Finishing this much curtailed list with another fictional book, I did enjoy A Ladder to the Sky by John Boyne. This is an intriguing tale of an amoral young man who has two ambitions: to be a famous writer and a father. In pursuing the former he has a major weakness, though he writes well he is unable to create a great story line – so he steals them from the people who love him. He is a very attractive man, sexually ambivalent, and entirely without conscience; so it is shocking, but perhaps inevitable, that his thefts lead to the deaths of many who become trapped in his web. I think I’ve written enough already about this book since anything more would spoil a gripping tale which is very well written and capable of making the unthinkable tenable. John Boyne certainly does not have his main character’s weakness.

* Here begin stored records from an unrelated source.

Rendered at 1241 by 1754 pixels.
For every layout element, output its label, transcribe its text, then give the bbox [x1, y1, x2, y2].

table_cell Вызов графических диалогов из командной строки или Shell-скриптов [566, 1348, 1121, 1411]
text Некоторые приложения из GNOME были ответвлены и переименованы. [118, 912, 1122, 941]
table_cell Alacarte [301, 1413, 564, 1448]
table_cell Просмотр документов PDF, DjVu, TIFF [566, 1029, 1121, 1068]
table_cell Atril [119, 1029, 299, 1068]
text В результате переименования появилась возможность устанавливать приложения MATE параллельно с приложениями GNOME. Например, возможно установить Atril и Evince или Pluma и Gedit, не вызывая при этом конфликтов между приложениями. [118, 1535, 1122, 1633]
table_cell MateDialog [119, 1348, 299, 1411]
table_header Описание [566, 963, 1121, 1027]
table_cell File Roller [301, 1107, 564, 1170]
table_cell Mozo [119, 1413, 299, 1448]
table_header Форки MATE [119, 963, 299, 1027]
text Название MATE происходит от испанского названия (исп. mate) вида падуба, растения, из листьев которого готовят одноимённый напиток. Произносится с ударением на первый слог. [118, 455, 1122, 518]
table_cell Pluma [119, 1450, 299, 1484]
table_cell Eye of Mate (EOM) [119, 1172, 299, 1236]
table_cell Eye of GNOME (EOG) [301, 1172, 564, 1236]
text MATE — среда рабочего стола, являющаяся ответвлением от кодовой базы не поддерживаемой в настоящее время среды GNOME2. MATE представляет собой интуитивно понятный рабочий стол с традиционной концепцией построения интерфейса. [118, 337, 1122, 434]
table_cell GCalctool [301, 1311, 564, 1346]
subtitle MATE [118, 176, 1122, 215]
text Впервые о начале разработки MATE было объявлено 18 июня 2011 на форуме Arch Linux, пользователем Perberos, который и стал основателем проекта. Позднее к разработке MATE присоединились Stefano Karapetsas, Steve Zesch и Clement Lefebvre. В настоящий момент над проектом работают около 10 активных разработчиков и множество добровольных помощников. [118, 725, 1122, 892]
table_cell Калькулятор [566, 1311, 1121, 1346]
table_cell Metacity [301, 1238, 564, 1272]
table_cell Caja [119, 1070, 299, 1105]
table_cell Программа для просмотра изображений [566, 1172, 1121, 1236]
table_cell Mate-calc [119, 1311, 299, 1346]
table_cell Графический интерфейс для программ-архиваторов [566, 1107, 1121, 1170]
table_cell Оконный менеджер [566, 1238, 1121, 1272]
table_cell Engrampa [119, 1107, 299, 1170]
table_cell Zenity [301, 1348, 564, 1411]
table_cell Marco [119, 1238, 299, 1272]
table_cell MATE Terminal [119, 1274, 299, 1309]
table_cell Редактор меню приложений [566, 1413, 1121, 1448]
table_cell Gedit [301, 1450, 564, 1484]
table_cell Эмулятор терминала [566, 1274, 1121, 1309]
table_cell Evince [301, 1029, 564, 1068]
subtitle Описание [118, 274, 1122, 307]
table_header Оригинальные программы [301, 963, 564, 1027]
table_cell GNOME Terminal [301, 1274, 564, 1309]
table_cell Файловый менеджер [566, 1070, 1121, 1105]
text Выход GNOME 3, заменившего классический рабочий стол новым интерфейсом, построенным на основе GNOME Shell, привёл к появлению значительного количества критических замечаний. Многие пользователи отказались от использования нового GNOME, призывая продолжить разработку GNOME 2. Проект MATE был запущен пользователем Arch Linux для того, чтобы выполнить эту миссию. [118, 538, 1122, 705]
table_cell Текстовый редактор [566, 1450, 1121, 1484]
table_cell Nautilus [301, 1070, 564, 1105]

Oh, but just a mention of the rather zany What’s Eating Gilbert Grape by Peter Hedges. How could I forget Gilbert’s gargantuan mother?

And so, on to 2020 which has a nice ring to it: provided each of the four ‘t’s are clearly enunciated. This coming year will undoubtedly provide me with another feast of fiction, and it looks like I’m going to need it whilst sequestered in my country retreat for who knows how long.